Once I had a computer of my own, I became obsessed with writing software for it. I began by hand assembling instructions into 6502 opcodes, looking each one up on the 6502 Reference Card. Soon, the common instructions were embedded in my brain, where they remain to this day. Once I had a piece of working program, I could save it to audio tape.

Within a few weeks, I had written a cross-assembler in APL in order to not have to hand assemble code all the time. I still had to type in the hexadecimal opcodes and do the debugging by hand, though.

In my spare time at work, I would scribble algorithms and lines of code on pieces of paper. After hours, I would huddle over a terminal and use the cross-assembler to generate 6502 opcodes for the Kim-1. At home, I would type in the opcodes and single step through the program. Corrections would be made by hand, assembling machine instructions in my head.

I had always wanted to create a chess playing computer.
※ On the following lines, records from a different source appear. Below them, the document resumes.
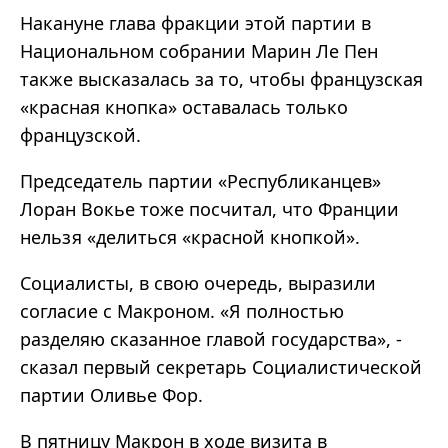
Накануне глава фракции этой партии в
Национальном собрании Марин Ле Пен
также высказалась за то, чтобы французская
«красная кнопка» оставалась только
французской.
Председатель партии «Республиканцев»
Лоран Вокье тоже посчитал, что Франции
нельзя «делиться «красной кнопкой».
Социалисты, в свою очередь, выразили
согласие с Макроном. «Я полностью
разделяю сказанное главой государства», -
сказал первый секретарь Социалистической
партии Оливье Фор.
В пятницу Макрон в ходе визита в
Years before, I had dabbled with some homebrew hardware, a tape recorder, and a teletype machine to create a "computer" capable of playing a few moves of standard openings. Moves took minutes to retrieve from tape.

Now, the same old Model 15 Teletype was called back into service and connected to the Kim-1. It generated dumps and listings to help me debug the programs I was writing. The hexadecimal dump at the back of the Microchess manual was printed on this old 1930s technology baudot code printer.

When running, the Model 15 made a thundering noise as the head klunked across the page, typing letters one by one. To save us from eviction, it sat on a 12 inch thick foam pad, which lessened the transmission of vibrations to the floor below. The smell of hot machine oil and ozone filled our apartment when it was printing.

The Computer History Museum in Mountain View, California has one of these old machines on display.